Re: gistchoose vs. bloat - Mailing list pgsql-hackers

From Tom Lane
Subject Re: gistchoose vs. bloat
Date
Msg-id 25278.1359061656@sss.pgh.pa.us
Whole thread Raw
In response to Re: gistchoose vs. bloat  (Heikki Linnakangas <hlinnakangas@vmware.com>)
List pgsql-hackers
Heikki Linnakangas <hlinnakangas@vmware.com> writes:
> BTW, one thing that I wondered about this: How expensive is random()? 
> I'm assuming not very, but I don't really know. Alexander's patch called 
> random() for every tuple on the page, while I call it only once for each 
> equal-penalty tuple. If it's really cheap, I think my/Tom's patch could 
> be slightly simplified by always initializing keep_current_best with 
> random() at top of the function, and eliminating the -1 "haven't decided 
> yet" state.

I thought about that too, and concluded that random() is probably
expensive enough that we don't want to call it unnecessarily.

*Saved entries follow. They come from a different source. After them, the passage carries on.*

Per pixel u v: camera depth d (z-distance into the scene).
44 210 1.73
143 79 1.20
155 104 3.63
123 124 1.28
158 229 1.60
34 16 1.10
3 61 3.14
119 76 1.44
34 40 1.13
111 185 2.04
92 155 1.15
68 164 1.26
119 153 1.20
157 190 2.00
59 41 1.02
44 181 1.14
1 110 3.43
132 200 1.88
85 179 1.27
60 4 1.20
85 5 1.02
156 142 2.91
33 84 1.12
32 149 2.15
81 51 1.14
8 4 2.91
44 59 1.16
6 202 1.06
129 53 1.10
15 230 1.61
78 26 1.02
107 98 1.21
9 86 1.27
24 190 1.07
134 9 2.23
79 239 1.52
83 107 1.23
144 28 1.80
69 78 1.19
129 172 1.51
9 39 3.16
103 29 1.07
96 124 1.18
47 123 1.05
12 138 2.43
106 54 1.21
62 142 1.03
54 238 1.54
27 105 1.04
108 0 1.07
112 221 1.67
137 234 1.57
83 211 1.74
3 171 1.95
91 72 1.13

> OTOH, if random() is expensive, I note that we only need one 
> bit of randomness, so we could avoid calling random() so often if we 
> utilized all the bits from each random() call.

Meh.  That would hard-wire the decision that the probability of keeping
a best tuple is exactly 0.5.  I'd rather keep the flexibility to tune it
later.  The way your patch is set up, it seems unlikely that it will
call random() very many times per page, so I'm not that concerned about
minimizing the number of calls further.  (Also, in the probably-common
case that there are no exactly equally good alternatives, this would
actually be a net loss since it would add one unnecessary call.)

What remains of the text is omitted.